§ **What is expected**: Beginning with the line that holds "photomicrograph of carcinoid" and finishing with the line that holds "endometrial cancer stained", repeat the listing exactly, leaving every picture out.

§ **Supplied entries**:

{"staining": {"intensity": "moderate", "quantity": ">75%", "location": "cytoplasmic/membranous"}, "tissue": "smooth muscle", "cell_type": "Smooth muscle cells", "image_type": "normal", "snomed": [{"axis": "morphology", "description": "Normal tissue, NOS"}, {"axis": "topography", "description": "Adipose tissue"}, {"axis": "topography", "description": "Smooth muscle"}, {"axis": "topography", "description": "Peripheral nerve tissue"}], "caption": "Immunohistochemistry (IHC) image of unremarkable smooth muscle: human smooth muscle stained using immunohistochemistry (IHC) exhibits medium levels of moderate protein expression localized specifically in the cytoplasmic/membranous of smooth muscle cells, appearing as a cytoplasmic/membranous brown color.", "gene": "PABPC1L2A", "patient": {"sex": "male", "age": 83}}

--

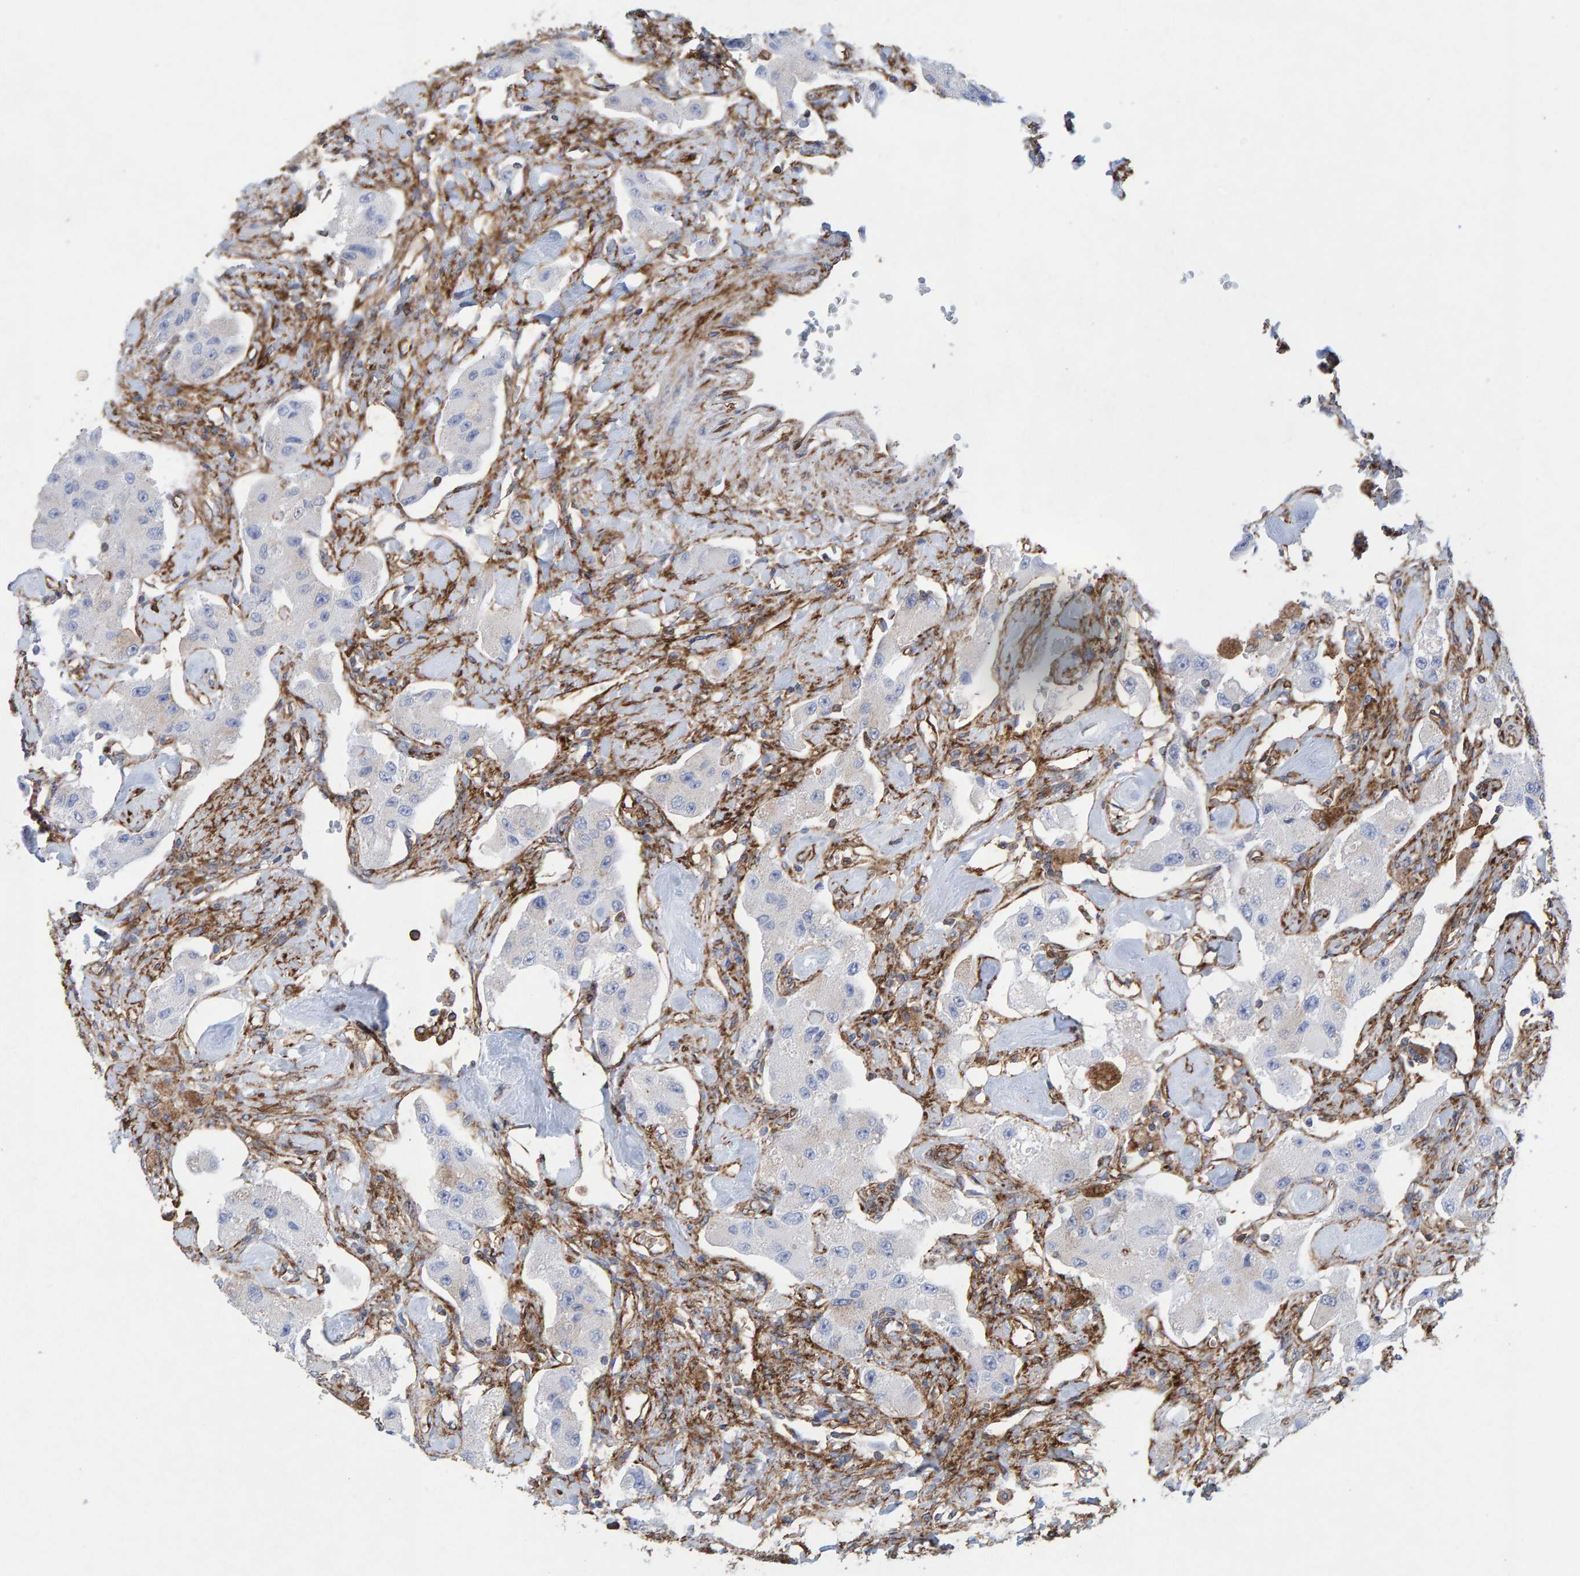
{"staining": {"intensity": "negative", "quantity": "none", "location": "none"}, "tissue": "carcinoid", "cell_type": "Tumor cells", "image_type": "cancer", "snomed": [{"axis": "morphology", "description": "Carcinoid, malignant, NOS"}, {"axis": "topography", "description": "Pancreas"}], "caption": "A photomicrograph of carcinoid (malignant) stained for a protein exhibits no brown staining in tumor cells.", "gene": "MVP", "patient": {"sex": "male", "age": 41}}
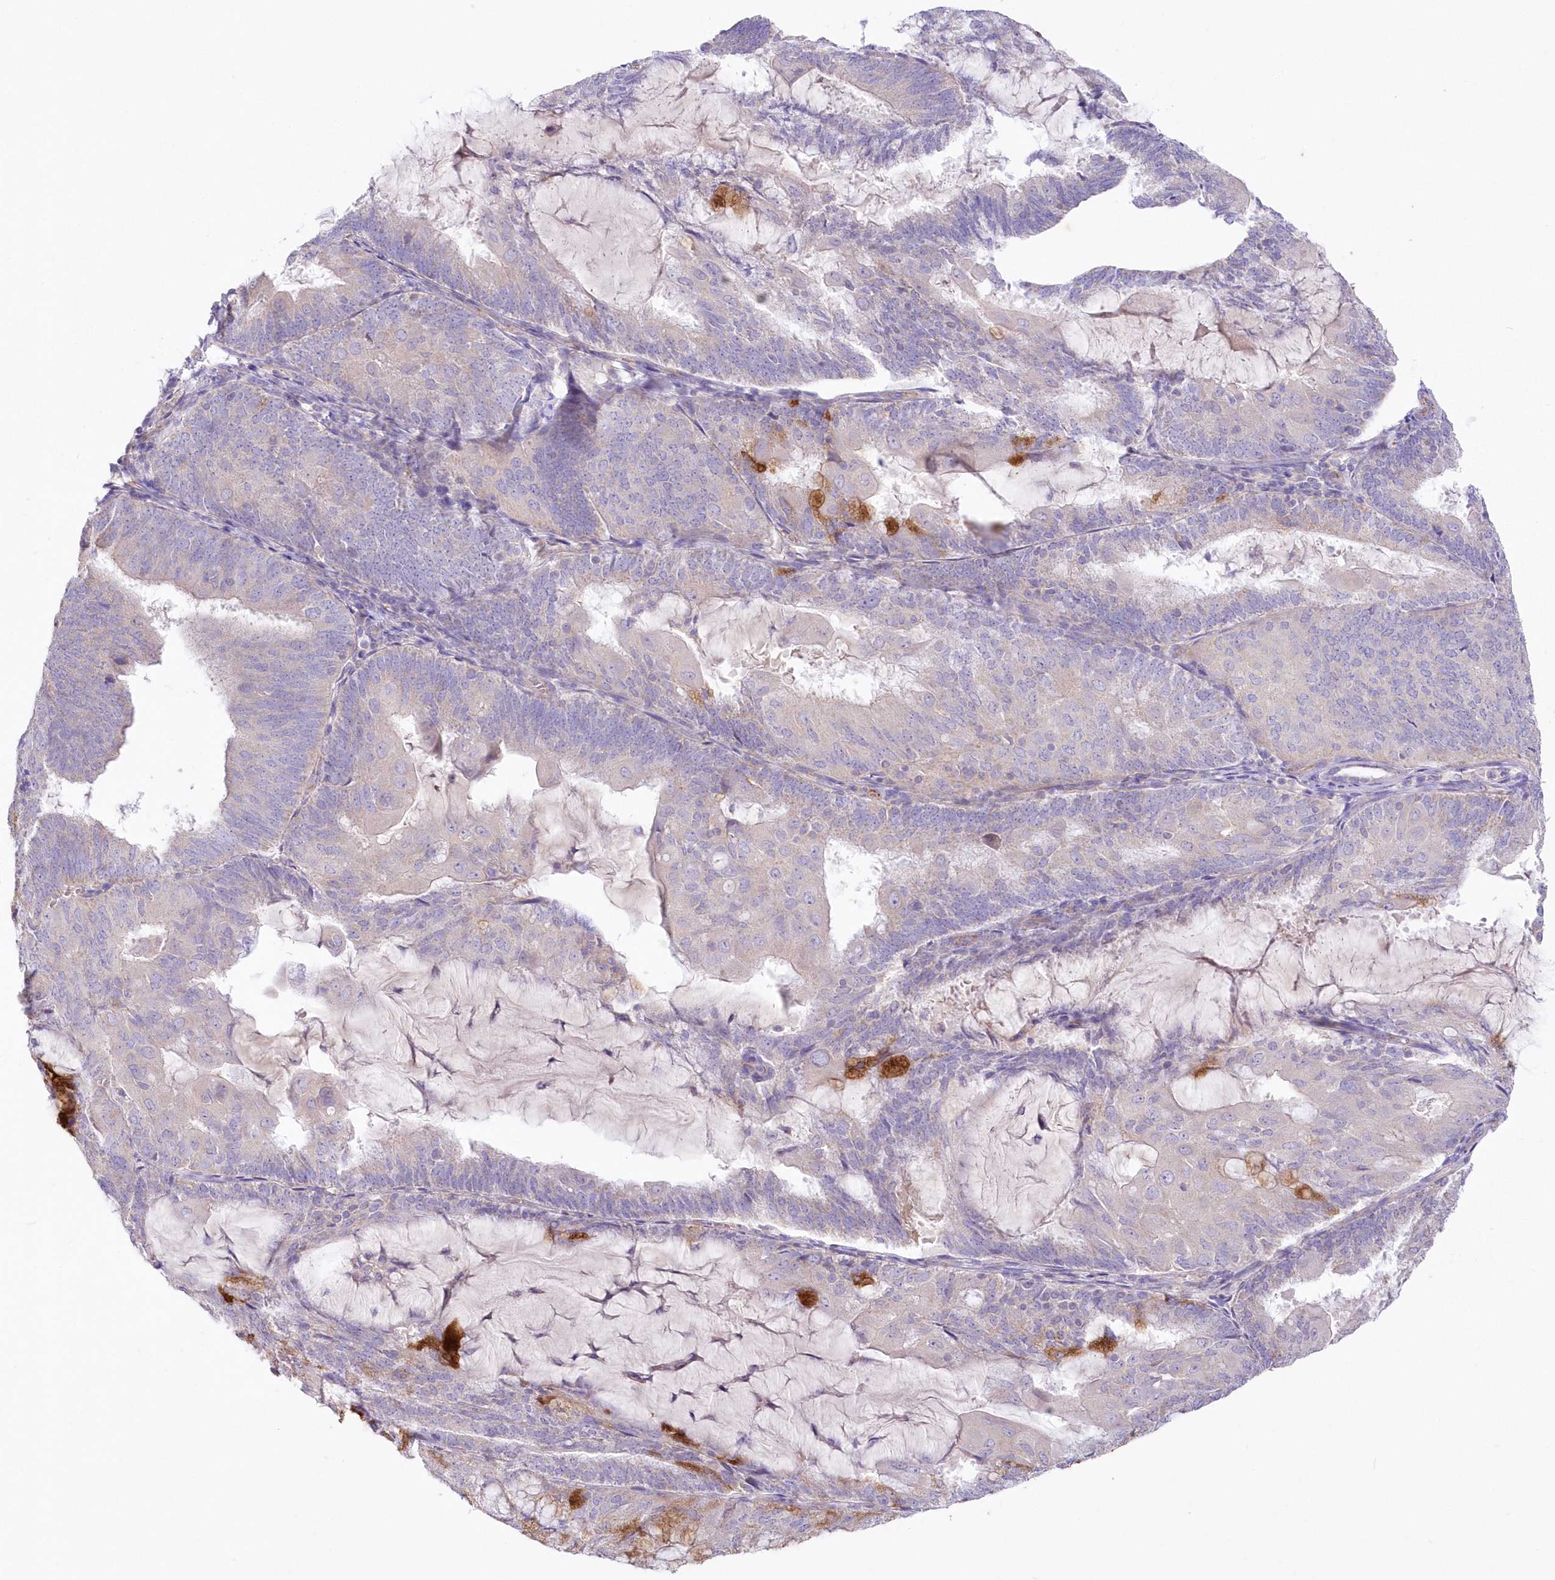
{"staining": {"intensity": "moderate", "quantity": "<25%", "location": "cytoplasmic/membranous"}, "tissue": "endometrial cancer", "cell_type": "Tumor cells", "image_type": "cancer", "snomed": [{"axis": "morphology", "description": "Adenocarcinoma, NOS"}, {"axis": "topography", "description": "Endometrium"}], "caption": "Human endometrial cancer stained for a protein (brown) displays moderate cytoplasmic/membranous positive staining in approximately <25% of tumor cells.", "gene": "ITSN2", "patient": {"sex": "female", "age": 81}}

...

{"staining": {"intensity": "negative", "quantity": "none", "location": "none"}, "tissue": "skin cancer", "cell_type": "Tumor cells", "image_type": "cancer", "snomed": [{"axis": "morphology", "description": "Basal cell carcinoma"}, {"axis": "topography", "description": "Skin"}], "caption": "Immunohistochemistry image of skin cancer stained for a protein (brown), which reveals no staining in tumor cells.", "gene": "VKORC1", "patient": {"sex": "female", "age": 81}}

§ **Result for this task**:
{"staining": {"intensity": "negative", "quantity": "none", "location": "none"}, "tissue": "carcinoid", "cell_type": "Tumor cells", "image_type": "cancer", "snomed": [{"axis": "morphology", "description": "Carcinoid, malignant, NOS"}, {"axis": "topography", "description": "Pancreas"}], "caption": "A photomicrograph of carcinoid (malignant) stained for a protein exhibits no brown staining in tumor cells.", "gene": "MVP", "patient": {"sex": "male", "age": 41}}
{"staining": {"intensity": "moderate", "quantity": "<25%", "location": "cytoplasmic/membranous"}, "tissue": "endometrial cancer", "cell_type": "Tumor cells", "image_type": "cancer", "snomed": [{"axis": "morphology", "description": "Adenocarcinoma, NOS"}, {"axis": "topography", "description": "Endometrium"}], "caption": "Human endometrial cancer stained for a protein (brown) displays moderate cytoplasmic/membranous positive staining in approximately <25% of tumor cells.", "gene": "ITSN2", "patient": {"sex": "female", "age": 81}}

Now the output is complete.